また先端部分は硬くなっており、力のあるゴルファーにとってはつかまりが抑えられつつ低中弾道で飛距離が稼げるシャフトになり得ることでしょう。
操作性の高いシャフトであるのでスイングの安定した中上級者ゴルファーにおすすめです。
使用プロゴルファー
- 竹田麗央
- 川岸史果
- カート・キタヤマ
- ジョン・デーリー
モデル | フレックス | 重量 | トルク |
---|---|---|---|
UB-4 | R2 R1 S | 45.0 47.0 48.0 | 5.5 5.5 5.5 |
UB-5 | R2 R1 S X | 54.0 56.0 57.0 59.0 | 4.4 4.4 4.4 4.4 |
UB-6 | SR S X | 63.0 65.0 66.0 | 3.2 3.2 3.2 |
UB-7 | S X | 74.0 75.0 | 3.0 3.0 |
UB-8 | S X | 82.0 83.0 | 2.8 2.8 |
人気シャフト8. ツアーAD VR
「Vanquish all Rivals(=全てのライバルに打ち勝つ)」の略称である「VR」。手元側は硬く、先端が柔らかめな「走り」系のシャフトであり、高い弾道とドロー系のボールが打ちやすくなっています。

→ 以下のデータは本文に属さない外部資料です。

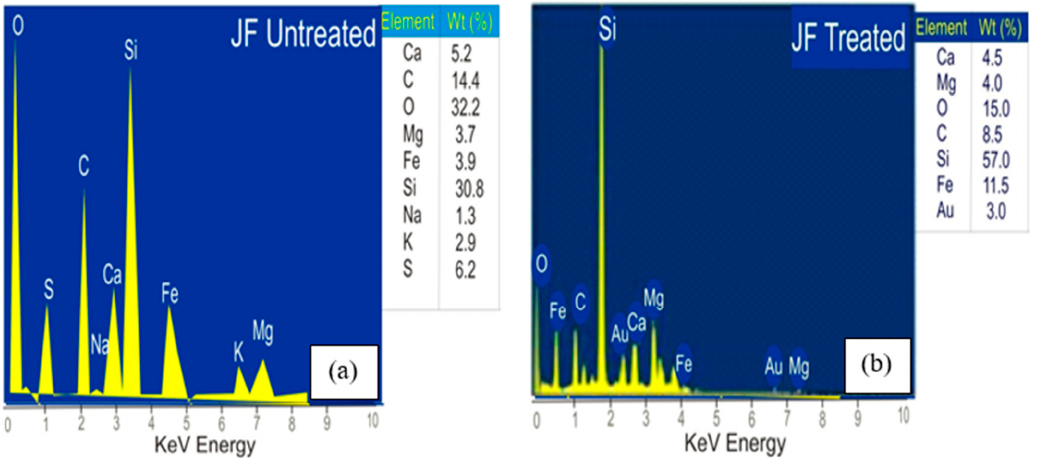
Figure 1. Elemental Composition of ( a ) Untreated Jute Fiber and ( b ) Treated Jute Fiber.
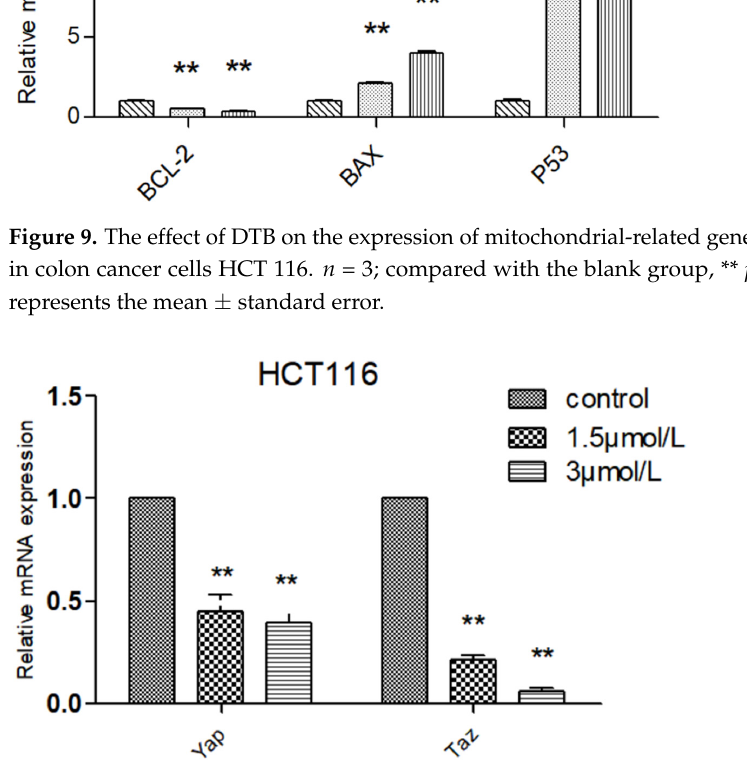
Figure 10. The effect of DTB on the expression of YAP and TAZ related genes of the HCT116 Hippo pathway in colon cancer cells. n = 3; compared with the blank group, ** p < 0.01, each data point represents the mean ± standard error.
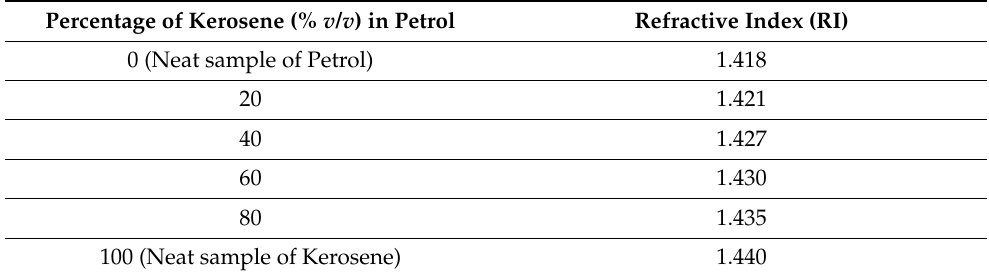
Table 1. The RI of adulterated petrol with different concentrations of kerosene [42]. Percentage of Kerosene (% v / v ) in Petrol Refractive Index (RI) 0 (Neat sample of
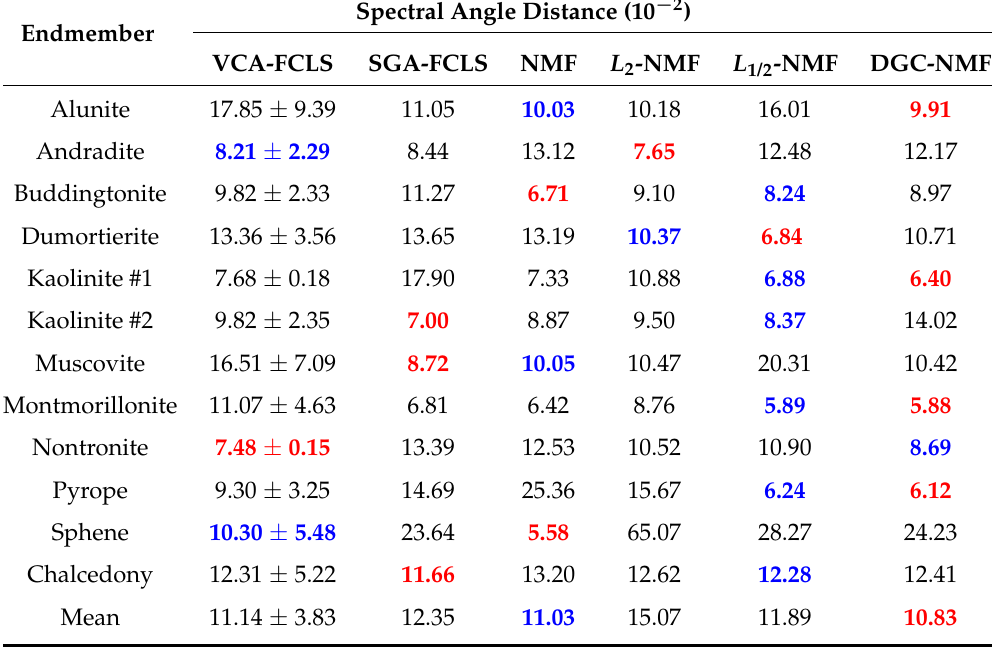
Table 4. The spectral angle distance and their standard derivations of algorithms on the Cuprite data. Numbers in bold and red color represent the best results; numbers in bold and blue color represent the second-best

系統としては「ツアーAD CQ」と似ていますが、「VR」は「CQ」よりも捕まりの良いシャフトであると言えます。とは言え全体的にしっかりしたシャフトなので、振りにいくと左右のブレが大きくなると言うわけでもありません。
よく “ハードヒッターは中元調子” と言われますが、手元側のしなり感が苦手なハードヒッターや、ハードヒッターのスライサーなどには「ツアーAD VR」のようなシャフトをおすすめします。
使用プロゴルファー
- ビクトル・ホブラン
- 深堀圭一郎
モデル | フレックス | 重量 | トルク |
---|---|---|---|
VR-4 | R2 R1 S | 46.0 47.0 47.0 | 5.7 5.6 5.6 |
VR-5 | R2 R1 S X | 54.0 56.0 57.0 60.0 | 4.5 4.5 4.5 4.5 |
VR-6 | SR S X | 63.0 65.0 66.0 | 3.2 3.2 3.2 |
VR-7 | S X | 73.0 75.0 | 3.0 3.0 |
VR-8 | S X | 85.0 86.0 | 2.6 2.6 |
人気シャフト9. ツアーAD HD
「Hyper Drive(=超越した飛距離)」の意味が込められる「ツアーAD HD」。振り感としては「ツアーAD TP」に似ており、「TP」よりも少しだけ先端剛性を高めたシャフトという感じです。しなり感としてはクセがなく、多くの方がスムーズにスイングできることでしょう。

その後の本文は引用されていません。